Bajaj: il futuro di KTM non può essere in Europa (che è morta)
Il nuovo proprietario ha spiegato senza filtri la strategia per rilanciare KTM: ridare identità al marchio e abbattere i costi. Come? Ovvio, spostando la produzione
Un nuovo capitolo
Qualche settimana fa, in occasione di un’intervista rilasciata ai colleghi di Cycle World, Gottfried Neumeister, CEO di KTM dalla primavera scorsa, aveva presentato una lucida analisi circa le scelte sbagliate che, almeno a sua detta, avevano portato al disastro: eccessivi investimenti nel comparto delle bici elettriche, acquisizione di MV Agusta e sovrapproduzione.
Ammessi i problemi e riconosciuti gli errori, la speranza, dicevamo, è che adesso, archiviata la fase di insolvenza, KTM possa con Bajaj guardare avanti ad un futuro più roseo. Un futuro per forza di cose “condiviso”: gli 800 e passa milioni messi sul tavolo dal colosso indiano pesano parecchio e, con loro, le idee e le intenzioni dei nuovi “soci”. Impossibile a tal proposito ignorare quanto recentemente dichiarato da Rajiv Bajaj, numero uno del gruppo indiano.
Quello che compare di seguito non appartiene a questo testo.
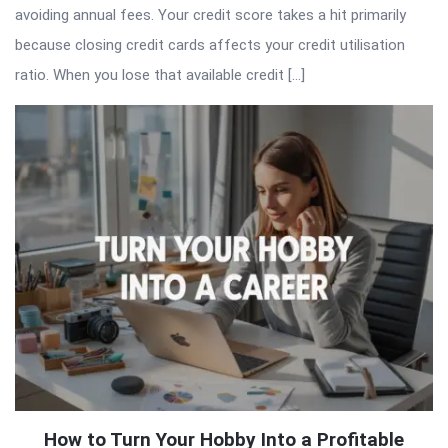
avoiding annual fees. Your credit score takes a hit primarily
because closing credit cards affects your credit utilisation
ratio. When you lose that available credit […]
How to Turn Your Hobby Into a Profitable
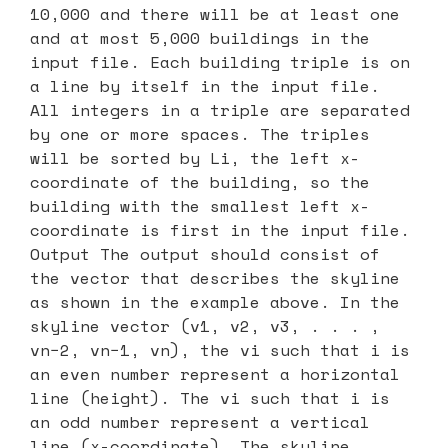
10,000 and there will be at least one
and at most 5,000 buildings in the
input file. Each building triple is on
a line by itself in the input file.
All integers in a triple are separated
by one or more spaces. The triples
will be sorted by Li, the left x-
coordinate of the building, so the
building with the smallest left x-
coordinate is first in the input file.
Output The output should consist of
the vector that describes the skyline
as shown in the example above. In the
skyline vector (v1, v2, v3, . . . ,
vn−2, vn−1, vn), the vi such that i is
an even number represent a horizontal
line (height). The vi such that i is
an odd number represent a vertical
line (x-coordinate). The skyline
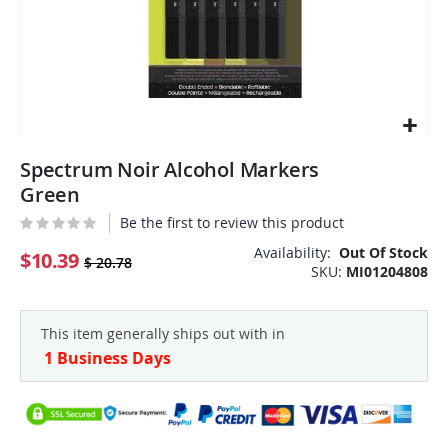
Skip
Spectrum Noir Alcohol Markers
to
the
Green
beginning
Be the first to review this product
of
the
Availability:
Out Of Stock
$10.39
$ 20.78
SKU
MI01204808
images
gallery
This item generally ships out with in
1 Business Days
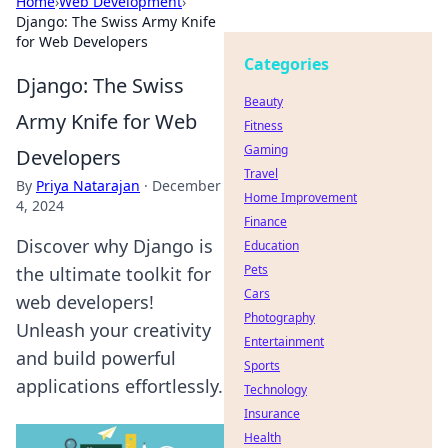
Home
›
Web Development
›
Django: The Swiss Army Knife
for Web Developers
Categories
Django: The Swiss
Beauty
Army Knife for Web
Fitness
Gaming
Developers
Travel
By
Priya Natarajan
·
December
Home Improvement
4, 2024
Finance
Discover why Django is
Education
Pets
the ultimate toolkit for
Cars
web developers!
Photography
Unleash your creativity
Entertainment
and build powerful
Sports
applications effortlessly.
Technology
Insurance
Health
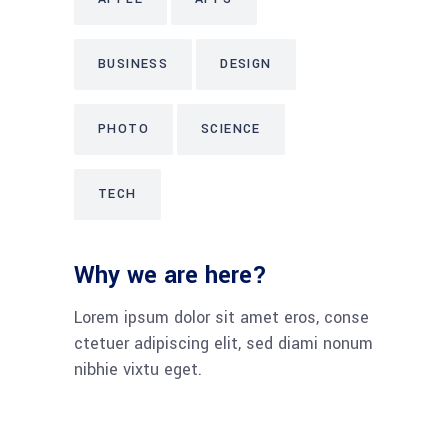
BUSINESS
DESIGN
PHOTO
SCIENCE
TECH
Why we are here?
Lorem ipsum dolor sit amet eros, conse
ctetuer adipiscing elit, sed diami nonum
nibhie vixtu eget.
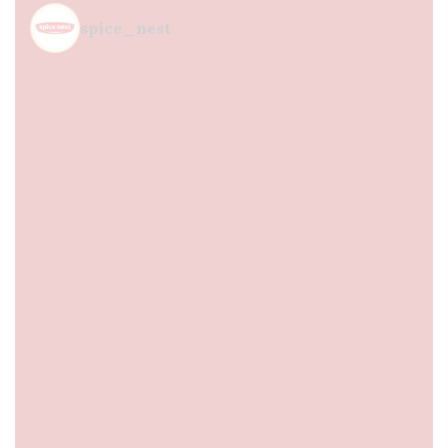
spice_nest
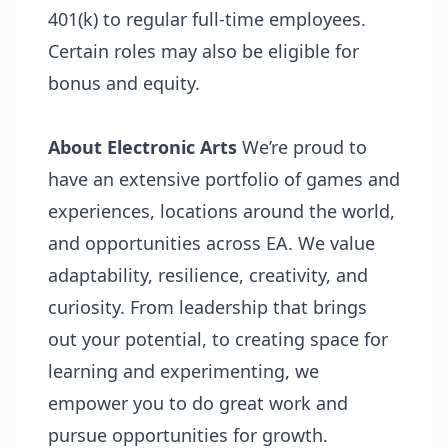
401(k) to regular full-time employees.
Certain roles may also be eligible for
bonus and equity.
About Electronic Arts
We’re proud to
have an extensive portfolio of games and
experiences, locations around the world,
and opportunities across EA. We value
adaptability, resilience, creativity, and
curiosity. From leadership that brings
out your potential, to creating space for
learning and experimenting, we
empower you to do great work and
pursue opportunities for growth.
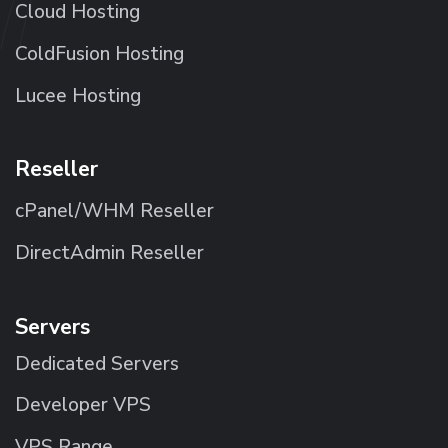
Cloud Hosting
ColdFusion Hosting
Lucee Hosting
Reseller
cPanel/WHM Reseller
DirectAdmin Reseller
Servers
Dedicated Servers
Developer VPS
VPS Range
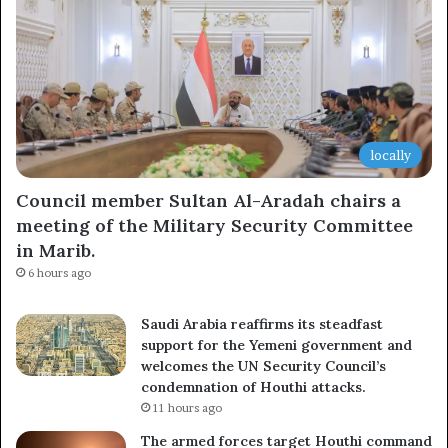
locally
Council member Sultan Al-Aradah chairs a
meeting of the Military Security Committee
in Marib.
6 hours ago
Saudi Arabia reaffirms its steadfast
support for the Yemeni government and
welcomes the UN Security Council’s
condemnation of Houthi attacks.
11 hours ago
The armed forces target Houthi command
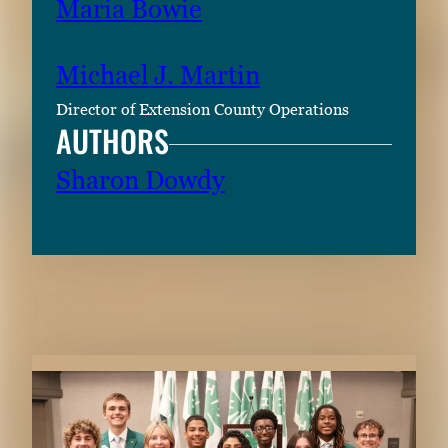
Maria Bowie
Michael J. Martin
Director of Extension County Operations
AUTHORS
Sharon Dowdy
RELATED CONTENT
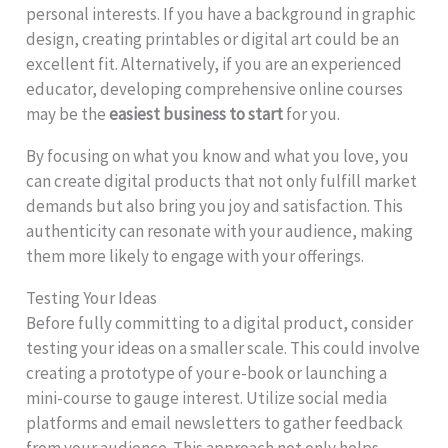
personal interests. If you have a background in graphic
design, creating printables or digital art could be an
excellent fit. Alternatively, if you are an experienced
educator, developing comprehensive online courses
may be the
easiest business to start
for you.
By focusing on what you know and what you love, you
can create digital products that not only fulfill market
demands but also bring you joy and satisfaction. This
authenticity can resonate with your audience, making
them more likely to engage with your offerings.
Testing Your Ideas
Before fully committing to a digital product, consider
testing your ideas on a smaller scale. This could involve
creating a prototype of your e-book or launching a
mini-course to gauge interest. Utilize social media
platforms and email newsletters to gather feedback
from your audience. This approach not only helps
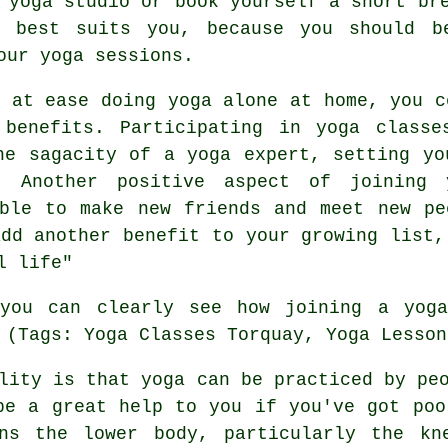
 yoga studio or book yourself a short br
 best suits you, because you should b
our yoga sessions.
e at ease doing yoga alone at home, you c
benefits. Participating in yoga classe
he sagacity of a yoga expert, setting yo
 Another positive aspect of joining 
ble to make new friends and meet new pe
add another benefit to your growing list,
l life"
 you can clearly see how joining
a yog
 (Tags: Yoga Classes Torquay, Yoga Lesson
ity is that yoga can be practiced by peo
be a great help to you if you've got poo
ens the lower body, particularly the kn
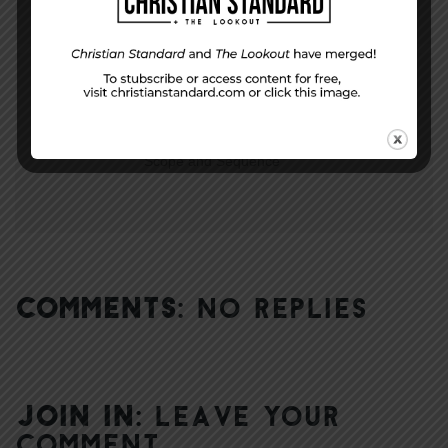
NEXT STORY
Scope and Sequence
COMMENTS:
NO REPLIES
JOIN IN:
LEAVE YOUR
COMMENT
"La manifattura europea è morta"
Ospite dell’emittente CNBC-TV18 (qui sotto ecco il video), Rajiv Bajaj ha spiegato senza giri di parole cosa, secondo lui, serve per riportare KTM sulla giusta strada: ridare identità al marchio e azzerare i costi. La seconda affermazione fa paura, ma partiamo dalla prima: per Bajaj, il settore moto si divide in due grandi aree. Da un lato ci sono i produttori di massa, con modelli di piccola cilindrata (fino a 350 cm3) venduti in milioni di esemplari, come Honda, Yamaha, Royal Enfield, TVS e la stessa Bajaj. Dall’altro i brand premium, come Harley-Davidson, Triumph, Ducati e, per l’appunto, KTM. “Primo - ha detto il boss indiano - dobbiamo restaurare il marchio, perché con il successo, purtroppo, si tende a disperderlo entrando in troppi segmenti, anche oltre quello principale. Questo porta a una proliferazione di versioni che complica tutto, dalla R&D alle officine dei concessionari".
Poi l’affondo: “La seconda cosa da fare è azzerare i costi. Per dirlo chiaramente: la manifattura europea è morta. L’industria, compresa quella delle auto, lo sa bene. È ovvio - ha spiegato Bajaj senza usare mezzi termini - che ci siano pressioni politiche e sociali che impediscono di spostare tutto fuori dall’Europa, ma guardiamo a Triumph: già 15 anni fa Mr. Bloor ha trasferito in Thailandia il 100% della produzione. Oggi ogni moto Triumph esce da lì o, più recentemente, dall’India. Se Triumph ha potuto farlo allora, perché non KTM?”.
Parole che pesano come una pietra tombale, ma a cui è difficile dar torto, specialmente a fronte di quanto ulteriormente ricordato da Mr. Bajaj “Mentre KTM fatica in Europa, le moto prodotte ed esportate dall’India generano un margine EBITDA superiore al 30%. Merito della competitività della filiera indiana e dei nostri fornitori”.